A girl who lived in a town north of here was murdered a few weeks ago. Her family lost their daughter. Last weekend, several traffic accidents took the lives of several people; more families are grieving over loss of loved ones.
Every day we are hearing of people who have suffered great losses in the stock market, sometimes millions of dollars. My own RRSPs are not looking good either. While I’m glad that God’s care is my security, financial loss is huge for thousands of people.
This morning’s newspaper tells of the failure of a new study that hoped make improvements for Alzheimer patients. My mother, when diagnosed with this dementia, was at first angry. After a few hours, she calmed down and said, “I’ve lived a good life. There are lots worse things that could happen to me than losing my memory.” Daily, people like her suffer that same loss.
I’ve lost everything from clothes pins to car keys, but found them again. Some losses are not permanent, but many are. Some losses are even a choice. My devotional verses today are about making that choice.
The Apostle Paul was once a zealous Pharisee, a legalistic fundamentalist of the Jewish faith. He belonged to one of the elite and loyal tribes of Israel and was zealous about the righteousness. However, God saw in him something else. He was a proud man who did not understand true righteousness. When confronted on his way to kill Christians, Paul’s heart was laid bare and he realized that he was lost and needed salvation found only through faith in Jesus Christ.

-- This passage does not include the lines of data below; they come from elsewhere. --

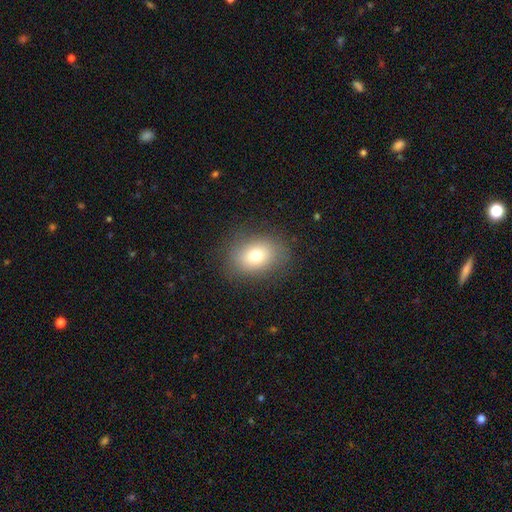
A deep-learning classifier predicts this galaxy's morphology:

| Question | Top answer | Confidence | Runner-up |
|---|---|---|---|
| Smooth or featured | smooth | 75% | featured or disk (13%) |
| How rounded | in between | 53% | round (46%) |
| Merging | none | 83% | minor disturbance (11%) |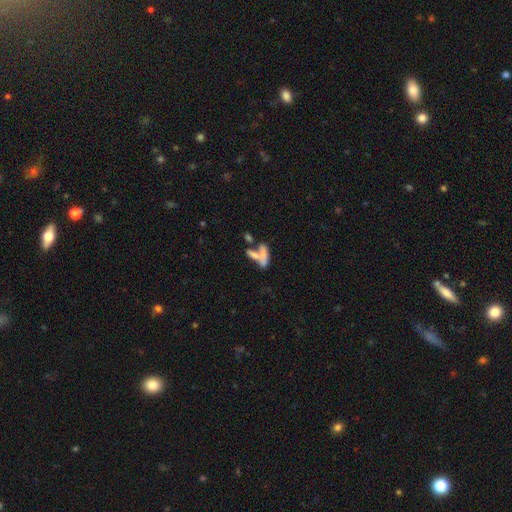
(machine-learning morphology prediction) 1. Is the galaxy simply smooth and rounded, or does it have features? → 53% smooth, 32% featured or disk, 14% star or artifact.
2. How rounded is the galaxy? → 55% in between, 38% cigar-shaped, 7% round.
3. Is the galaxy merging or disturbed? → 54% merger, 26% none, 11% major disturbance, 10% minor disturbance.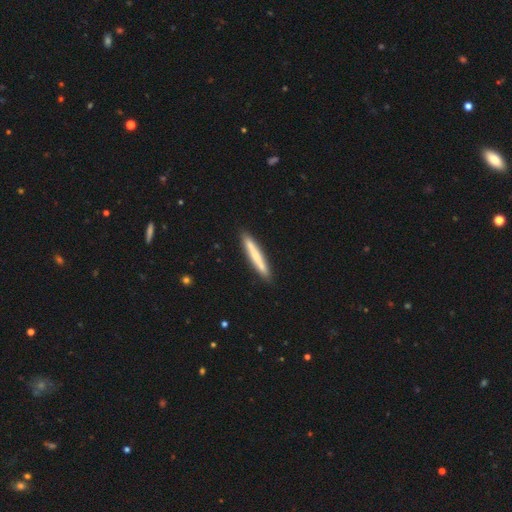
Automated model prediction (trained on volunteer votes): smooth_or_featured: smooth (p=0.61) [alt: featured or disk p=0.34]
how_rounded: cigar-shaped (p=0.96) [alt: in between p=0.03]
merging: none (p=0.90) [alt: minor disturbance p=0.07]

In Philippians 3, Paul writes of those things that he once thought were valuable to him and his reputation as a worshiper of the true God. He said that they were “gain” to him, but now he considered them “loss for Christ.” He used accounting terminology to describe the spiritual transaction that had taken place. He had taken his Jewish religious credentials from the profit column of his life and moved them to the debit side. Verses 8-10 say:
Yet indeed I also count all things loss for the excellence of the knowledge of Christ Jesus my Lord, for whom I have suffered the loss of all things, and count them as rubbish, that I may gain Christ and be found in Him, not having my own righteousness, which is from the law, but that which is through faith in Christ, the righteousness which is from God by faith; that I may know Him and the power of His resurrection, and the fellowship of His sufferings, being conformed to His death . . . .When I read this, I think of all the things in my life that tend to make me proud, or that I tend to rely on. I know that God is asking me to move them to the other side of the ledger, to suffer the loss, just as Paul did. At first I am reluctant, but am more willing as I realize the loss is for my good and His glory. In these verses, I also see that the loss of my “credentials” (religious or otherwise) makes way for a gain.
The gain is knowing Christ. Hanging on to prideful things, like my own abilities or skills, stand in the way from relying on the gifts and strengths that He supplies. Hanging on to what I think keeps me from knowing His mind on things. I don’t need to be a rocket scientist or a topnotch theologian to see the value of moving my stuff to the other side of the ledger.
This also has another side to it that I never thought about until this morning. The saying, “Use it or lose it” is true, but in the case of doing my own thing, the opposite is also true. If I don’t deny myself and consider my way inferior compared to the ways of the Lord, then I will rely on my own way. Instead of using the excellence that Christ supplies, I will be using the rubbish that comes out of my own pride.
This seems a no-brainer, but the matter is not decided by my understanding or perception. It isn’t even settled by an emotional act of my will. It is by grace that Jesus saves me, and keeping the columns of my ledger in the correct order certainly must also be by grace.